On first blush -- or rather first burst, given its sonic dimensions -- the work is more intriguing than convincing. There are genuinely moving moments, such as the warm, gorgeously harmonized four-note theme that provides a sort of epilogue to the largely cacophonous first of the five movements. Lovely as it is, though, the passage does not in any way seem to flow naturally out of the rhythmic, harmonic or melodic material before it. There is no rule, of course, that it must. Otherwise the glorious final moments of the first movement of Tchaikovsky's "Pathe'tique" would be suspect. But unlike the "Pathe'tique," it is unclear what Sallinen's passage is meant to resolve emotionally. It is merely beautiful -- which is more than I can say for the often brilliant passages that lead to it. They are mostly timbral virtuosity, with a percussion battery like you've seldom seen, or heard, before.
The overall upshot of this five-movement work (actually, two aggressive outer movements and three languorous inner "intermezzos") is more one of fragments than of normal cumulative development. Sallinen seems to underscore this in Richard Freed's notes: "The most essential thing people carry with them when they leave the concert hall -- perhaps without being aware of it -- is the structure of the composition."

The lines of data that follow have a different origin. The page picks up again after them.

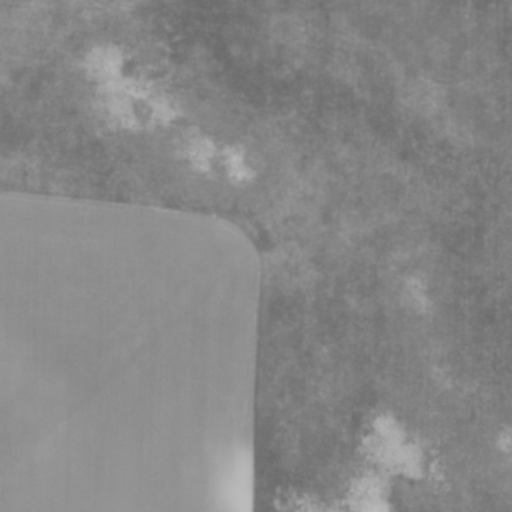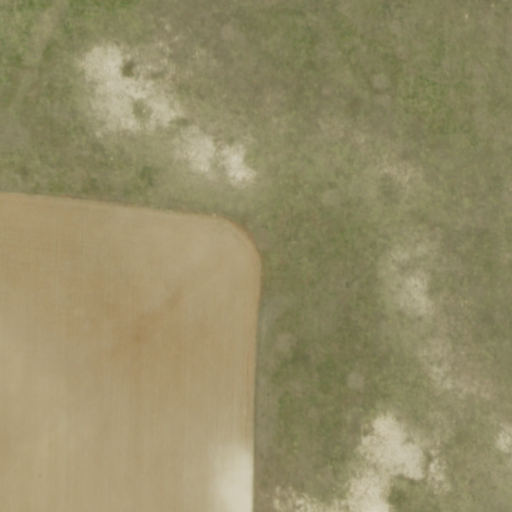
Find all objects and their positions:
crop: (126, 355)
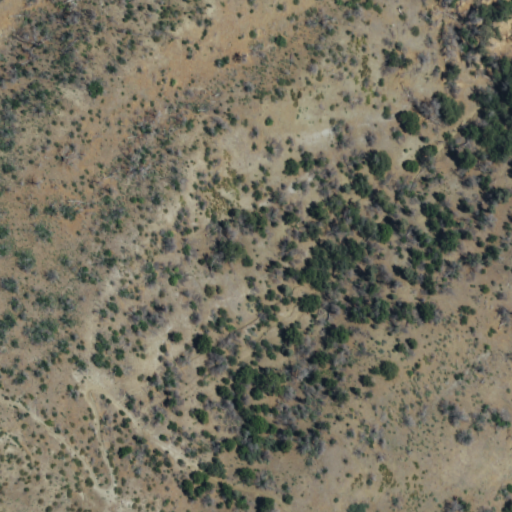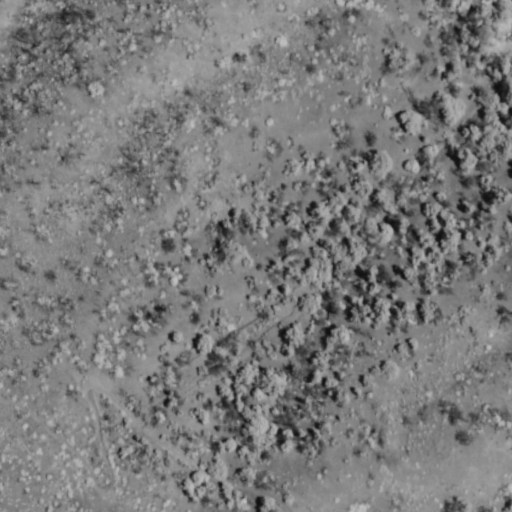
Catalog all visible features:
road: (91, 379)
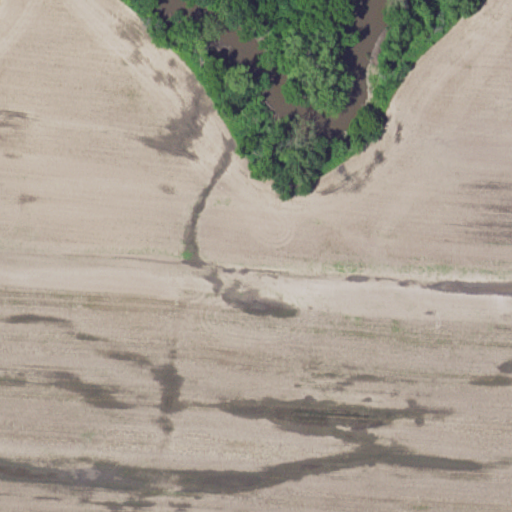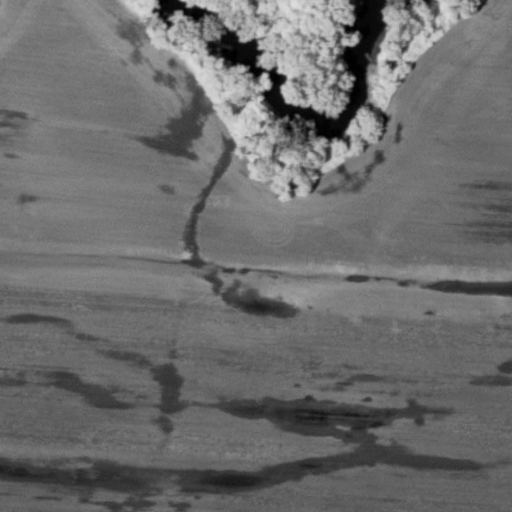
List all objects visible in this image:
river: (290, 117)
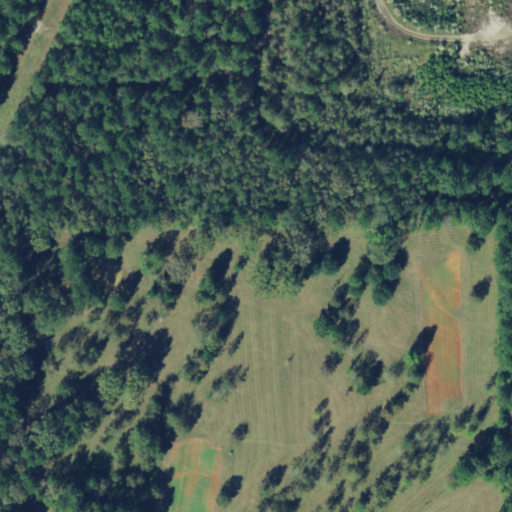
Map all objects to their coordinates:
road: (38, 81)
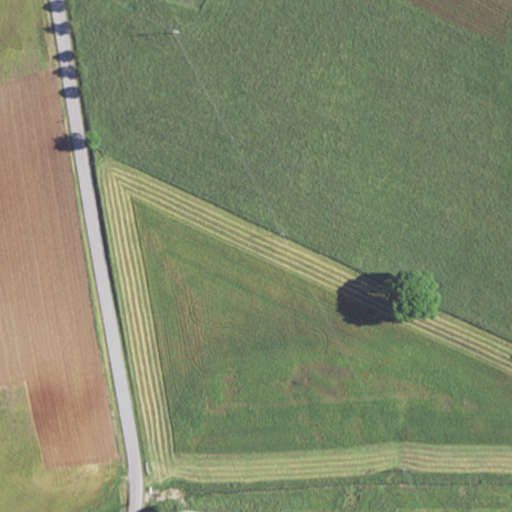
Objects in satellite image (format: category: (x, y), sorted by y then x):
road: (98, 255)
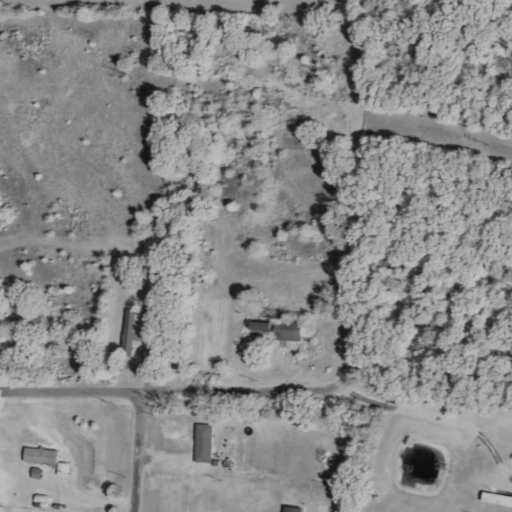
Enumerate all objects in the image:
road: (350, 291)
building: (265, 326)
building: (295, 330)
building: (133, 331)
road: (71, 389)
road: (433, 414)
building: (207, 443)
road: (138, 451)
building: (44, 456)
building: (499, 498)
building: (296, 509)
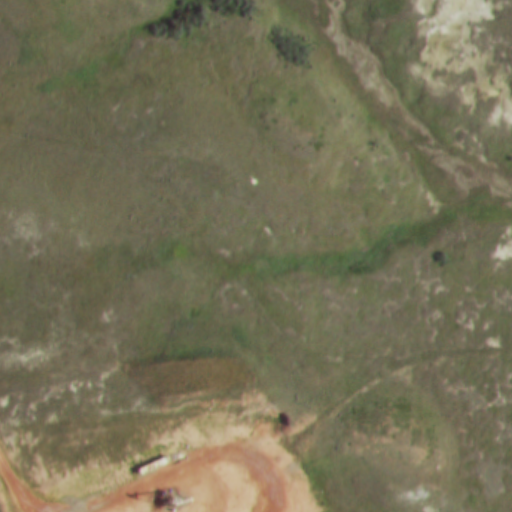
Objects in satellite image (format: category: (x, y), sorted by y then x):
road: (104, 493)
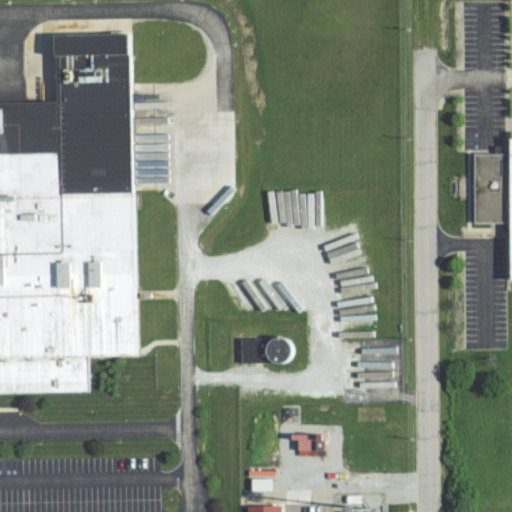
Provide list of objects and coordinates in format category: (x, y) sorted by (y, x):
road: (481, 72)
road: (468, 75)
road: (184, 113)
building: (495, 188)
building: (494, 192)
building: (66, 219)
building: (72, 221)
road: (484, 265)
road: (425, 281)
building: (265, 349)
road: (131, 428)
building: (309, 442)
road: (93, 477)
road: (347, 482)
building: (262, 508)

And he goes on this way, seeming to suggest that this is more a narrative symphony than an organic one. Yet what is the narrative? He discounts any programmatic implications of the subtitle, except to say that "it sounds beautiful to me . . . Furthermore, Washington is not just any city in the world: it is the headquarters of one of the two world powers of today, with all its might -- and responsibility." So be it, but does that really shed light on why the work goes the way it does?
Nonetheless, the symphony is compactly organized, and quite specific in its parts. There was so much music that recalled the works of the composer's most famous countryman, Sibelius (brass fanfares, lush strings, bleak solo winds and those motor chords in the massed winds), that one sometimes wondered if it were not a valedictory to the Finnish master.

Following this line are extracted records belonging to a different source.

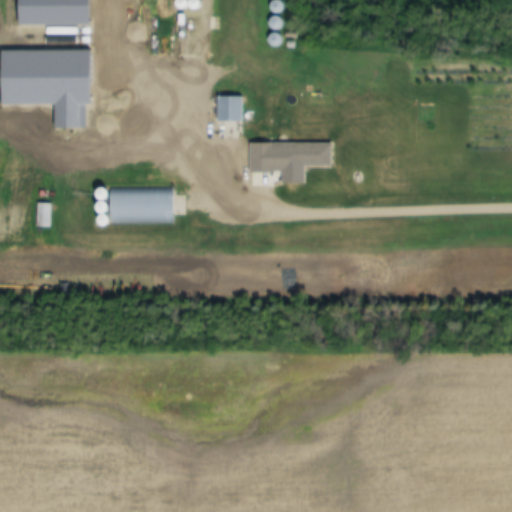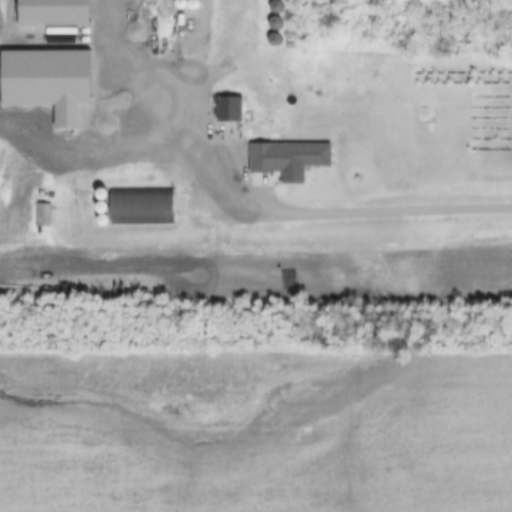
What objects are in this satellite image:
building: (193, 29)
building: (231, 110)
building: (290, 158)
building: (143, 208)
road: (293, 214)
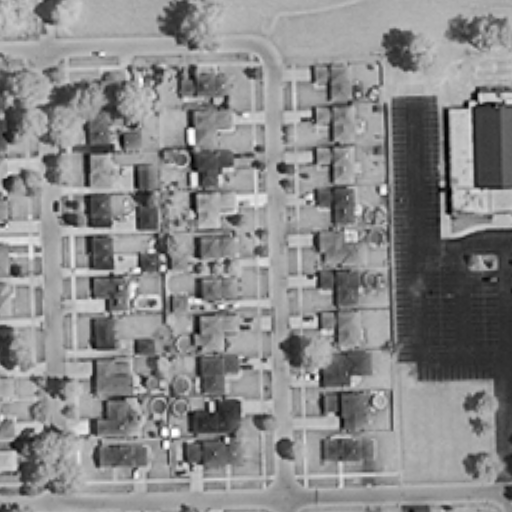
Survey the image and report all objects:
road: (496, 1)
road: (292, 9)
park: (323, 27)
road: (133, 41)
road: (268, 50)
building: (333, 77)
building: (204, 83)
building: (102, 88)
building: (1, 97)
building: (335, 118)
building: (207, 122)
building: (96, 126)
building: (1, 132)
building: (130, 137)
building: (481, 151)
building: (480, 152)
building: (335, 159)
building: (210, 163)
building: (2, 164)
building: (98, 167)
building: (145, 174)
building: (338, 201)
building: (210, 204)
building: (4, 206)
building: (99, 208)
building: (146, 215)
road: (464, 240)
building: (216, 245)
building: (338, 245)
building: (100, 250)
road: (50, 251)
building: (3, 255)
building: (177, 259)
building: (148, 260)
parking lot: (444, 268)
road: (416, 272)
road: (277, 283)
building: (339, 283)
building: (217, 285)
building: (110, 289)
building: (4, 296)
road: (501, 296)
road: (460, 297)
building: (177, 300)
building: (341, 323)
building: (212, 328)
building: (103, 331)
building: (4, 338)
building: (143, 343)
building: (343, 365)
building: (215, 369)
building: (111, 375)
building: (5, 384)
building: (345, 406)
road: (508, 406)
building: (216, 414)
building: (115, 416)
road: (504, 421)
building: (6, 426)
building: (347, 447)
building: (213, 450)
building: (120, 453)
building: (6, 457)
road: (256, 496)
road: (511, 501)
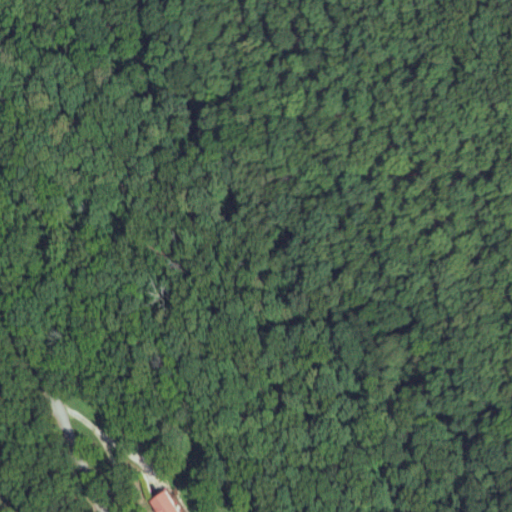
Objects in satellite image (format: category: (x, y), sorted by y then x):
road: (70, 398)
building: (169, 502)
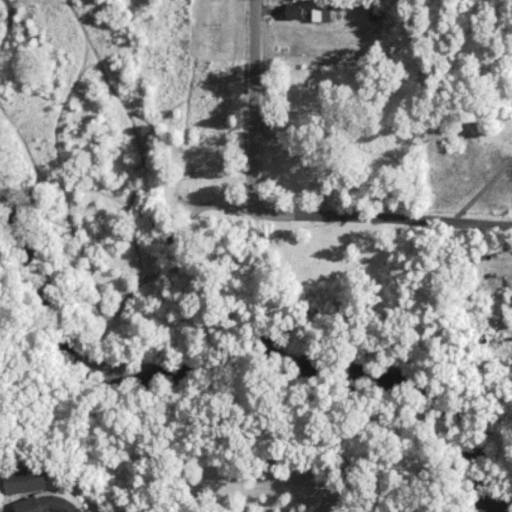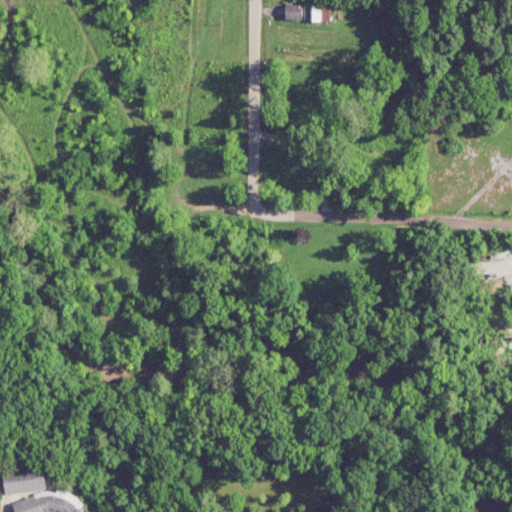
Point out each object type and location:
building: (293, 10)
building: (320, 13)
road: (254, 108)
road: (382, 219)
river: (232, 353)
building: (24, 480)
building: (49, 502)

One thing was sure. Rostropovich had the NSO rehearsed down to the last dotted "i." It sounded truly fine.
Perhaps an inevitable result was the less precise playing in Sibelius' "En Saga" and in the concluding Beethoven Second Symphony. The Sibelius was adequate, but this early work needs all the help it can get.
The Beethoven was weightier and had less wit than it might. But it was a perfectly reasonable and responsible way with a work so wonderful that it lends itself to many varying approaches. And Rostropovich's slow movement was lovely by any standard -- a considerable achievement alone.